%pip install sagemaker --upgrade --quiet
import boto3
import sagemaker
from sagemaker import Model, image_uris, serializers, deserializers
role = sagemaker.get_execution_role() # execution role for the endpoint
sess = sagemaker.session.Session() # sagemaker session for interacting with different AWS APIs
region = sess._region_name # region name of the current SageMaker Studio environment
account_id = sess.account_id() # account_id of the current SageMaker Studio environment
Step 2: Start preparing model artifacts¶
In LMI contianer, we expect some artifacts to help setting up the model - serving.properties (required): Defines the model server settings - model.py (optional): A python file to define the core inference logic - requirements.txt (optional): Any additional pip wheel need to install
%%writefile serving.properties
engine=Python
option.model_id=mistralai/Mistral-7B-v0.1
option.dtype=fp16
option.task=text-generation
option.rolling_batch=vllm
option.tensor_parallel_degree=1
option.device_map=auto
%%sh
mkdir mymodel
mv serving.properties mymodel/
tar czvf mymodel.tar.gz mymodel/
rm -rf mymodel
Step 3: Start building SageMaker endpoint¶
In this step, we will build SageMaker endpoint from scratch
Getting the container image URI¶
image_uri = image_uris.retrieve(
framework="djl-deepspeed",
region=sess.boto_session.region_name,
version="0.27.0"
)
Upload artifact on S3 and create SageMaker model¶
s3_code_prefix = "large-model-lmi/code"
bucket = sess.default_bucket() # bucket to house artifacts
code_artifact = sess.upload_data("mymodel.tar.gz", bucket, s3_code_prefix)

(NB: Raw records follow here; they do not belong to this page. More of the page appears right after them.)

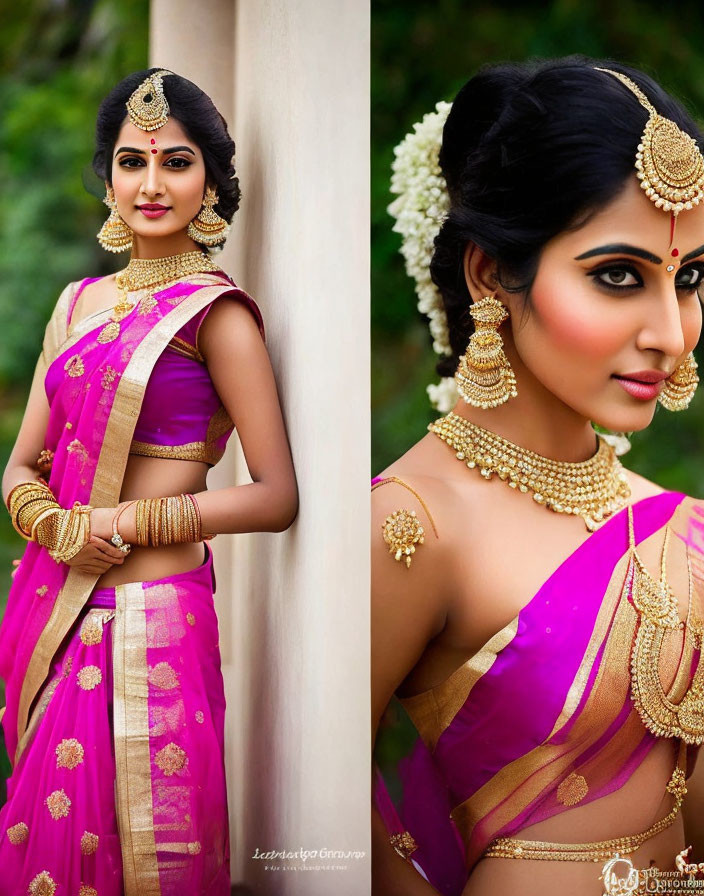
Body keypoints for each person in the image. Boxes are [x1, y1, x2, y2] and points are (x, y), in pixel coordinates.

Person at [371, 57, 704, 896]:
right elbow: (315, 815)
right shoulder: (414, 525)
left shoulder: (680, 528)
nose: (671, 332)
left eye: (690, 279)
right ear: (490, 274)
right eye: (619, 276)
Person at [0, 68, 298, 894]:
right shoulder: (76, 306)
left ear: (209, 181)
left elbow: (276, 495)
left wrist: (126, 524)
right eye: (132, 162)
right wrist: (59, 526)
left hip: (157, 627)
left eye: (176, 161)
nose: (152, 183)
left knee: (152, 858)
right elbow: (21, 465)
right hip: (63, 615)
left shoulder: (218, 316)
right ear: (107, 179)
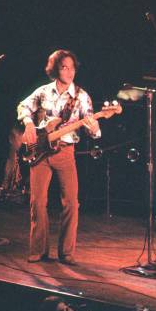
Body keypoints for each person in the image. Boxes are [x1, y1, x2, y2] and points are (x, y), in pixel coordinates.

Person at [17, 49, 101, 264]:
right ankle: (38, 251)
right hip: (41, 152)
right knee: (37, 202)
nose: (69, 71)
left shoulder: (81, 97)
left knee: (72, 202)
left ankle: (67, 253)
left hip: (65, 152)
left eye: (72, 67)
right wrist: (28, 123)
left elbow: (93, 129)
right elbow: (23, 106)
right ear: (55, 69)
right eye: (64, 67)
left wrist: (94, 127)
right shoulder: (43, 91)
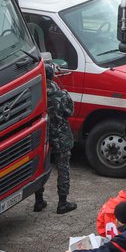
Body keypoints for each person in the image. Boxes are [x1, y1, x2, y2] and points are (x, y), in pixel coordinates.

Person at [36, 62, 76, 213]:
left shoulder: (36, 94)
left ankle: (39, 201)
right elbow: (70, 112)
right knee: (63, 168)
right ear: (52, 76)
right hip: (60, 136)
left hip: (41, 136)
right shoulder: (61, 95)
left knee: (40, 167)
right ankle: (62, 202)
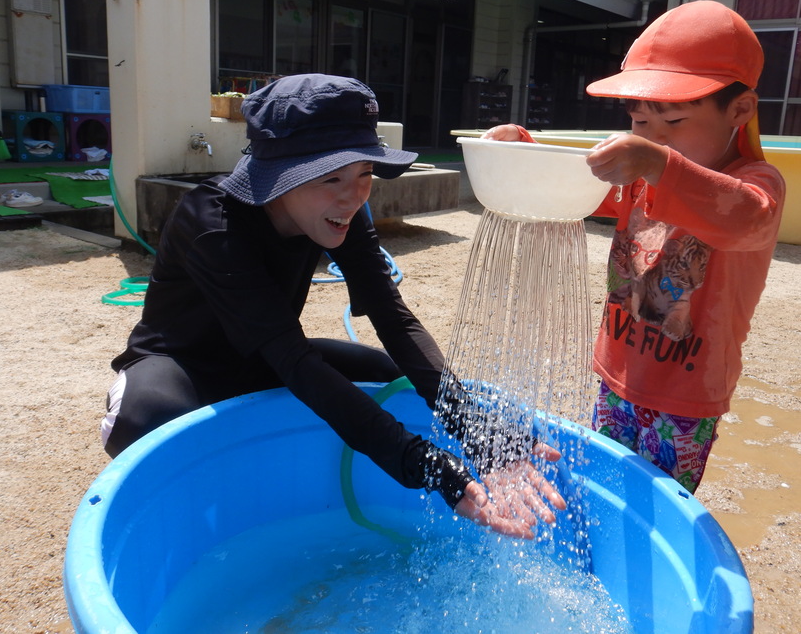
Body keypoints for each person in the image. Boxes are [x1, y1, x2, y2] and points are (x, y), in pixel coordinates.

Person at [102, 73, 565, 537]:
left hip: (266, 360)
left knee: (388, 375)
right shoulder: (212, 222)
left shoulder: (341, 212)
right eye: (331, 177)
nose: (353, 195)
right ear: (279, 178)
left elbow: (393, 318)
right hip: (183, 363)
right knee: (146, 417)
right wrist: (423, 463)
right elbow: (293, 359)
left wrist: (475, 430)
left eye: (365, 172)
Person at [484, 0, 786, 492]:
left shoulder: (755, 183)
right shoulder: (642, 177)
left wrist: (659, 162)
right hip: (617, 374)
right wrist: (520, 146)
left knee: (655, 503)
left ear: (740, 109)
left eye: (672, 123)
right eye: (642, 123)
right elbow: (571, 188)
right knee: (603, 484)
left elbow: (744, 219)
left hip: (686, 394)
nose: (654, 138)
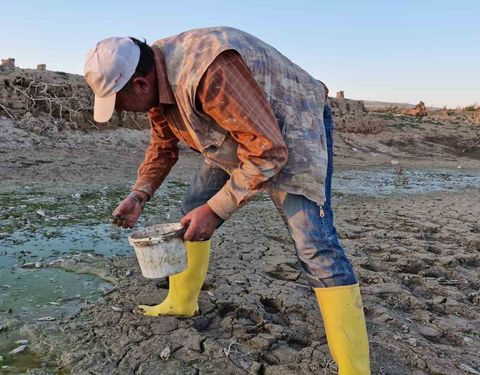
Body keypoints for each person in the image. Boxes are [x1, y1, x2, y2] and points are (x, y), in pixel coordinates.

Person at [83, 27, 370, 374]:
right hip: (237, 131)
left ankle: (355, 369)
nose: (120, 112)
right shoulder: (154, 79)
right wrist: (138, 194)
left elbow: (269, 151)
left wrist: (216, 211)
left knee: (315, 245)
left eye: (118, 103)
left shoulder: (208, 72)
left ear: (139, 85)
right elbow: (162, 145)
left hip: (294, 124)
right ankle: (181, 303)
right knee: (189, 211)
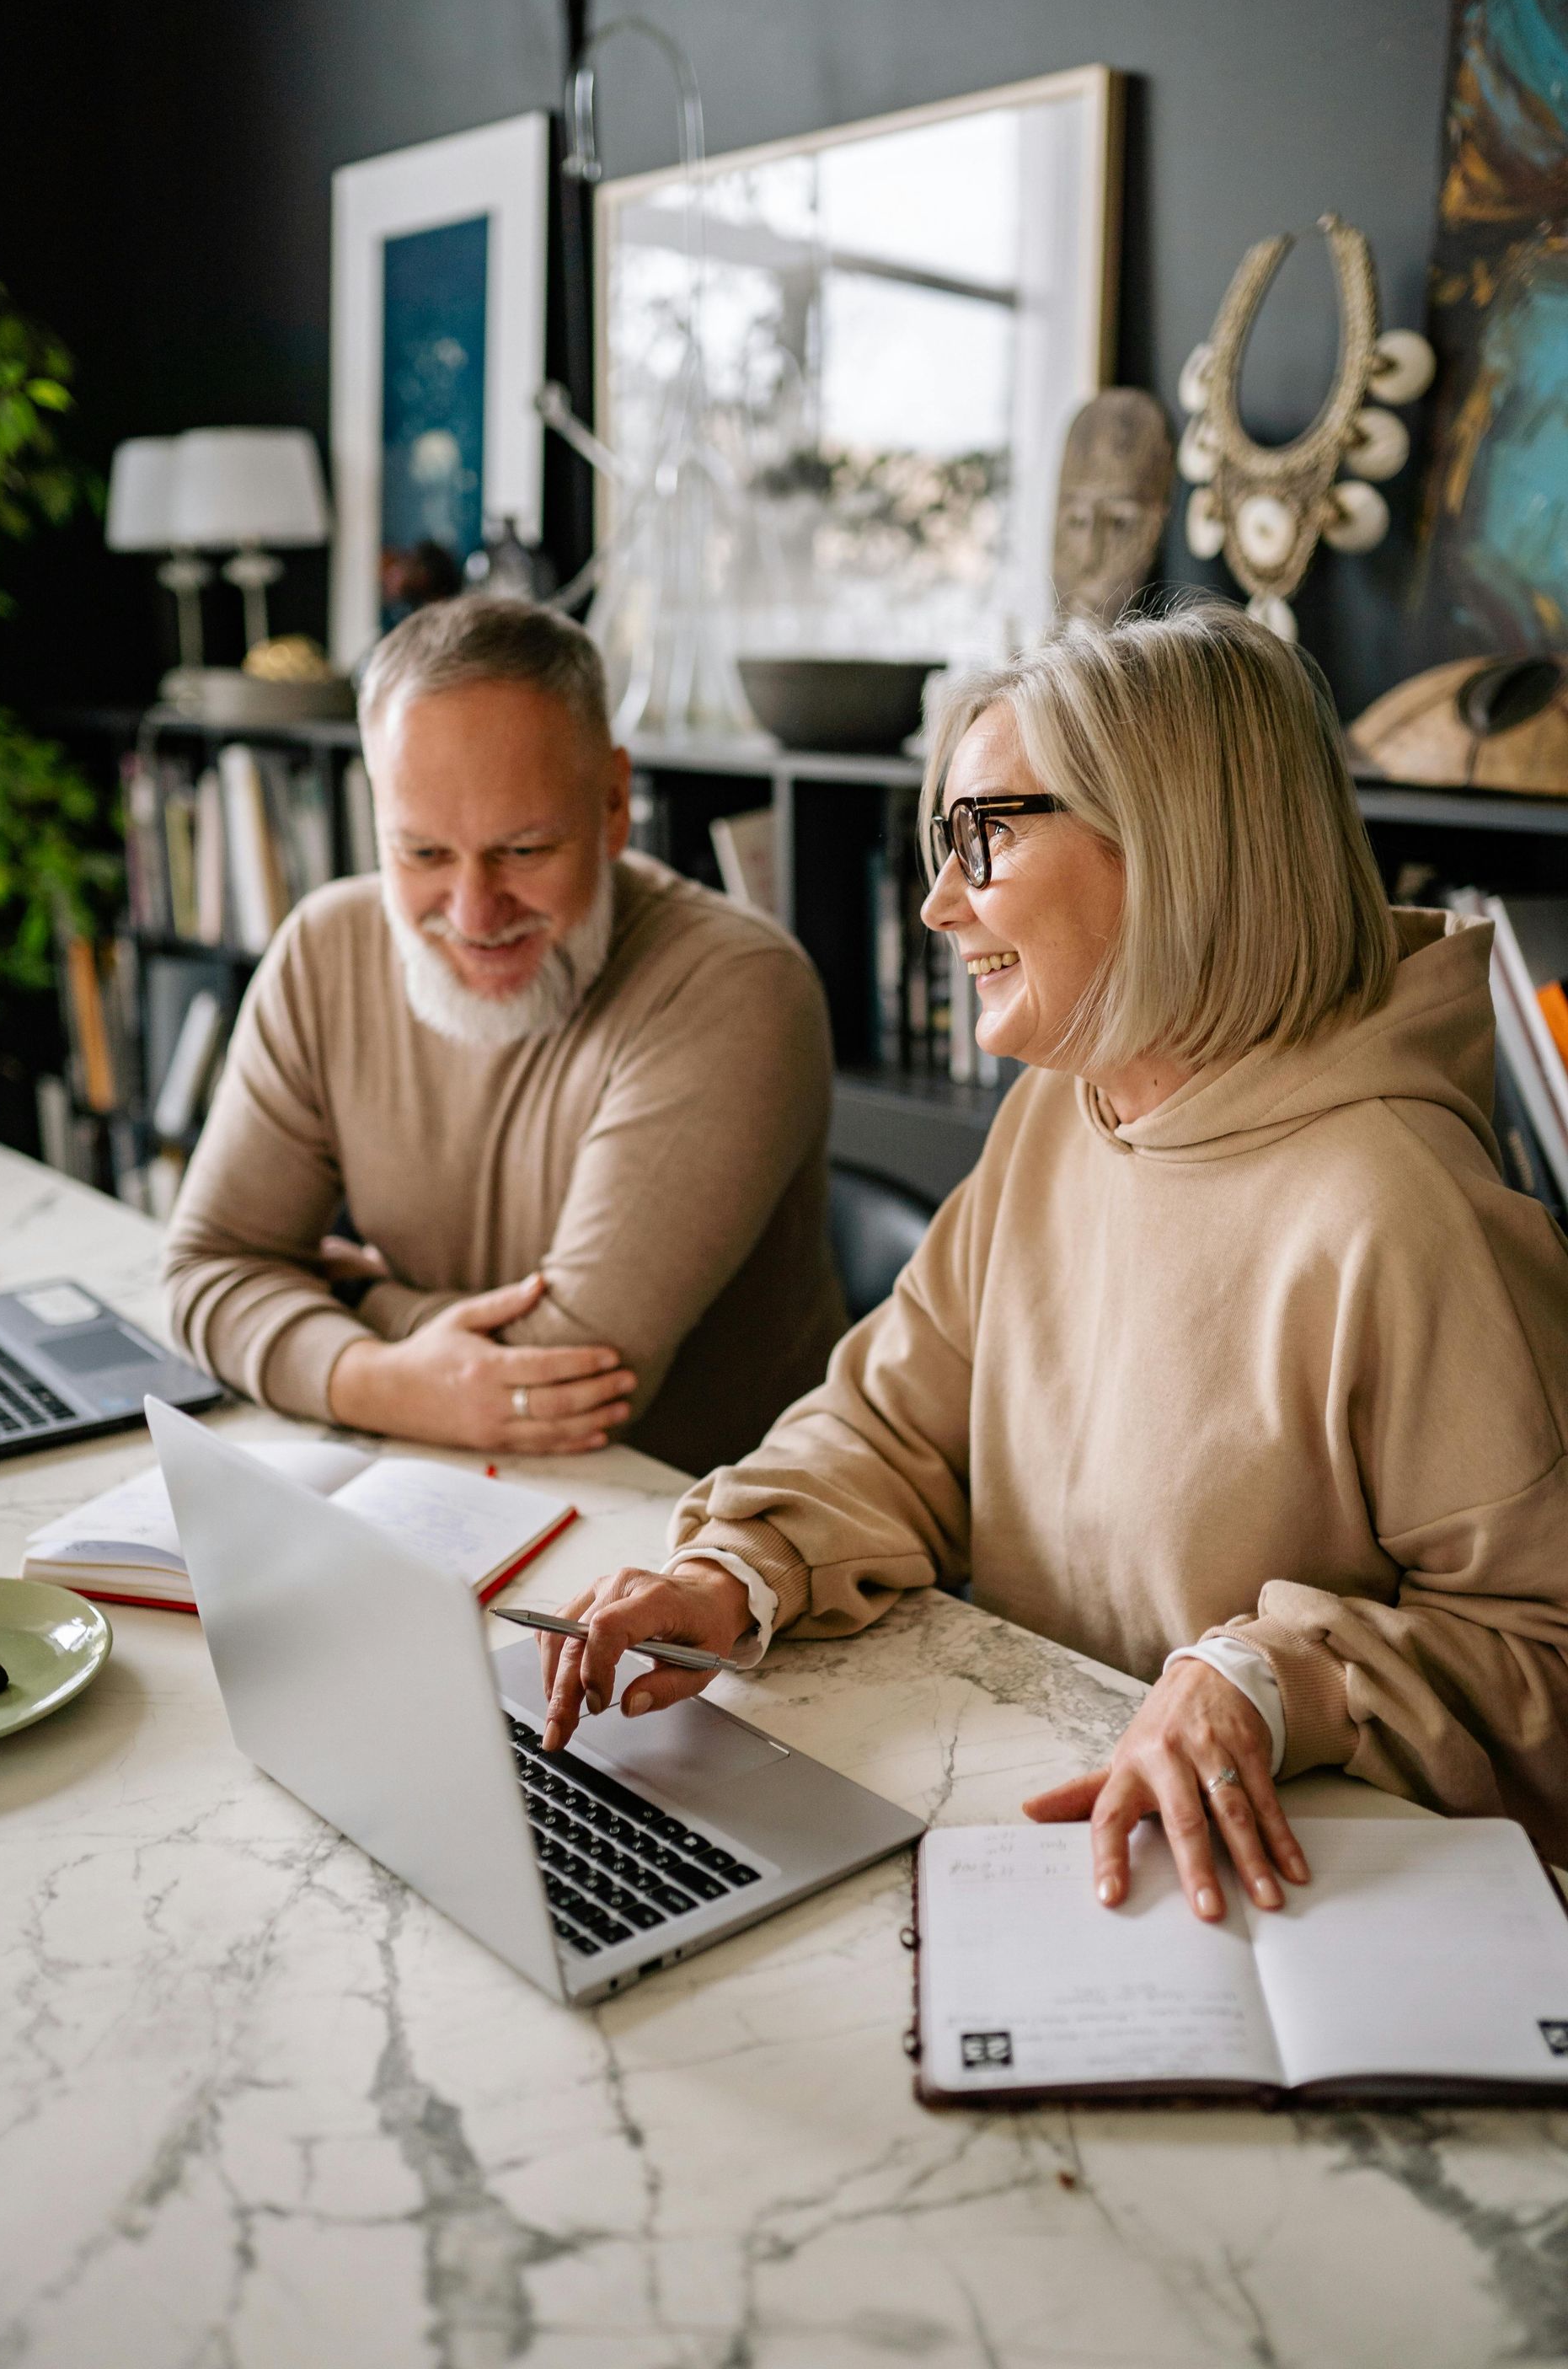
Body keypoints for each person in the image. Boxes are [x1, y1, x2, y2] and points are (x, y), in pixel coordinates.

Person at [539, 601, 1568, 1921]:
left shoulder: (1403, 1209)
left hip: (1293, 1898)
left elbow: (1543, 1659)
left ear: (1172, 849)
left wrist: (1272, 1678)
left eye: (987, 835)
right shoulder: (1059, 1114)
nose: (936, 902)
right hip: (1051, 1836)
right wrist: (727, 1571)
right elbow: (894, 1425)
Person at [162, 597, 845, 1477]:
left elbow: (575, 1381)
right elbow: (204, 1271)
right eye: (423, 855)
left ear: (612, 805)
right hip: (440, 1488)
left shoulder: (735, 986)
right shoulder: (325, 951)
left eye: (523, 851)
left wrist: (353, 1292)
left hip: (710, 1548)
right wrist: (386, 1376)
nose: (474, 914)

print(f"S3 Code or Model tar ball uploaded to --- > {code_artifact}")
model = Model(image_uri=image_uri, model_data=code_artifact, role=role)
4.2 Create SageMaker endpoint¶
You need to specify the instance to use and endpoint names
instance_type = "ml.g5.2xlarge"
endpoint_name = sagemaker.utils.name_from_base("lmi-model")
model.deploy(initial_instance_count=1,
instance_type=instance_type,
endpoint_name=endpoint_name
)
# our requests and responses will be in json format so we specify the serializer and the deserializer
predictor = sagemaker.Predictor(
endpoint_name=endpoint_name,
sagemaker_session=sess,
serializer=serializers.JSONSerializer(),
)
Step 5: Test and benchmark the inference¶
Firstly let's try to run with a wrong inputs
predictor.predict(
{"inputs": "tell me a story of the little red riding hood", "parameters": {"max_tokens":512}}
)
Clean up the environment¶
sess.delete_endpoint(endpoint_name)
sess.delete_endpoint_config(endpoint_name)
model.delete_model()